By Tyson Thorne
A wise friend and mentor of mine once told me that a successful date was a planned date, and that a successful relationship was one where both the man and the woman have identified a biblical role in dating. Having received that advice in college I can attest to its truthfulness, and I bet I can guess what your next question is.
“What about spontaneity?”
Being spontaneous with someone you care about can be one of the most memorable and most exciting times in a relationship. Doesn’t this kind of planning negate the possibility of spontaneity? Not at all, because the plan is regarding your conduct rather than the activity of the date. You might begin heading south to Chili’s for dinner, and end up heading East for a hike in the mountains. That is spontaneity. But to begin heading toward a God-honoring relationship and end up compromising your sexual integrity isn’t spontaneous, it’s sin. A good dating plan would include the following:
- Set standards of conduct before the date. Commit to being responsible and to God’s law. Review in your mind what you will and will not be doing. Evaluate your plan for the date and look for weaknesses in the plan. Plan active dates – double date whenever possible – and beware of too much time alone.
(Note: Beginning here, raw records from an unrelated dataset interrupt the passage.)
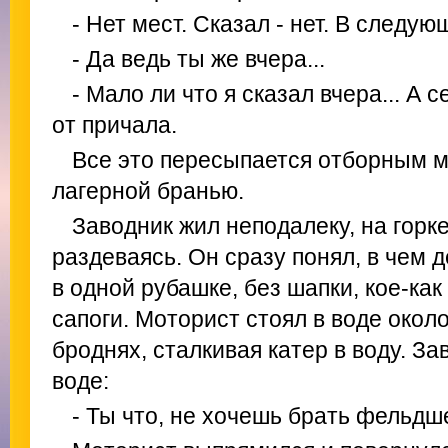
- Нет мест. Сказал - нет. В следу
- Да ведь ты же вчера...
- Мало ли что я сказал вчера... А
от причала.
Все это пересыпается отборным 
лагерной бранью.
Заводник жил неподалеку, на горке
раздеваясь. Он сразу понял, в чем д
в одной рубашке, без шапки, кое-ка
сапоги. Моторист стоял в воде окол
броднях, сталкивая катер в воду. З
воде:
- Ты что, не хочешь брать фельдш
- Communicate those standards to your date. This doesn’t have to be preachy or condescending. Make sure you are not assuming too much as well. In the movie Transporter 2 a married woman shows up at the hero’s door, drunk and clearly intending to seduce him. When he sends her home she asks if he is turning her away because of who she is – a wealthy housewife whose husband pays the hero’s salary. He replies, “No, its because of who I am.” As children of God we need to know who we are and behave accordingly.
- Pray together as a couple. If the person you are dating isn’t a Christ-follower, then you need to break it off now. If the relationship doesn’t have a spiritual foundation it will not last. A woman I worked with at Dare 2 Share Ministries was also a wife and mother. When her daughters began dating she prepared them with truth from the Bible. When they were beginning to get serious in a relationship she would sit her daughter down and ask, “Does he love the Lord his God with all his heart, might, strength and soul?” If the answer was “yes” then she gave her approval.
These suggestions may appear a bit conservative, but they are far better options for you and your future family than disobeying God and compromising your sexual integrity. Sexual activity outside of marriage takes away the peace of your soul (1 Peter 2.11), damages your relationship with God (Isaiah 59.2), impairs your usefulness to God (2 Timothy 2.21), cause guilt in marriage, and results in comparing your future spouse with previous lovers. If simple dating requires this kind of thought and planning, then how much more our future marriage? Now is the time to begin planning a God-honoring home.